Als Kritiker des stalinistischen Terrorsystems freilich war und ist Alexander Issajewitsch Solschenizyn ideologisch kompatibel. 1945 wurden dem damaligen Leninisten stalinkritische Briefe an einen Freund zum Verhängnis. Statt sein vor dem Kriegsdienst begonnenes Mathematikstudium weiterzuführen, landete der 26-Jährige für acht Jahre in Arbeitslagern des Gulag (so der Name für das Netz von sowjetischen Straf- und Arbeitslagern), ergänzt durch vier Jahre Verbannung in ein kasachisches Steppennest.

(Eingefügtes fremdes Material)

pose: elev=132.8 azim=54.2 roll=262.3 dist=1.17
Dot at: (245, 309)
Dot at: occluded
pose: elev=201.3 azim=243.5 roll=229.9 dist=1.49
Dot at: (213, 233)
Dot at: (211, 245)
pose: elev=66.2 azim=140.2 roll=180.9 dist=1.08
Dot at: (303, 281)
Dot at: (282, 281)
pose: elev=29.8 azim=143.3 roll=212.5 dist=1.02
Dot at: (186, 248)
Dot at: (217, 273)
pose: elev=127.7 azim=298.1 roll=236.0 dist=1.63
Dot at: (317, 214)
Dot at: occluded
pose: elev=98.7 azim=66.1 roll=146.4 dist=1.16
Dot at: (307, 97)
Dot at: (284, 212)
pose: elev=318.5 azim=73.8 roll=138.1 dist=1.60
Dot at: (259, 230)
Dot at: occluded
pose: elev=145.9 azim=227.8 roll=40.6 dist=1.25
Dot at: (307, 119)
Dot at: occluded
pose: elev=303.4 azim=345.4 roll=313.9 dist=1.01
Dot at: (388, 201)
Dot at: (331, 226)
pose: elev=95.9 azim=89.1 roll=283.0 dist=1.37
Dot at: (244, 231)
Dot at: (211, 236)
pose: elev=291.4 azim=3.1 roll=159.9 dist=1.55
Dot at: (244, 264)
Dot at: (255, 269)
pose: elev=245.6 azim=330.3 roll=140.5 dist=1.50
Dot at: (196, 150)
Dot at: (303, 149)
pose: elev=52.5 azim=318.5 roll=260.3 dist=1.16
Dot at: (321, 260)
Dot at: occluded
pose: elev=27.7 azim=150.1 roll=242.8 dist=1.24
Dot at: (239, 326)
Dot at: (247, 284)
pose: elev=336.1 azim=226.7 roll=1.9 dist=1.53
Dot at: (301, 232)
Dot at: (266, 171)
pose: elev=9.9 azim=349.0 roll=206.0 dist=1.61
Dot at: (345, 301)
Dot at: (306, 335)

Danach wurde Solschenizyn Lehrer. In der „Tauwetter“-Zeit unter Chruschtschow, als das Land voll von heimgekehrten Sträflingen war, konnte er 1962 ungehindert seine ersten schockierenden Alltagsschilderungen aus dem Gulag veröffentlichen: „Ein Tag im Leben des Iwan Denissowitsch“. 1973 war es mit dieser Freiheit vorbei: Als der erste von insgesamt drei Bänden des „Archipel Gulag“in Paris erschien, begann die SolschenizynAffäre: Der Autor wurde des Landes verwiesen, außen bejubelt, sein Kollege Heinrich Böll nahm ihn auf. Und Solschenizyns Name wurde zu einem Synonym für Kritik am Kommunismus.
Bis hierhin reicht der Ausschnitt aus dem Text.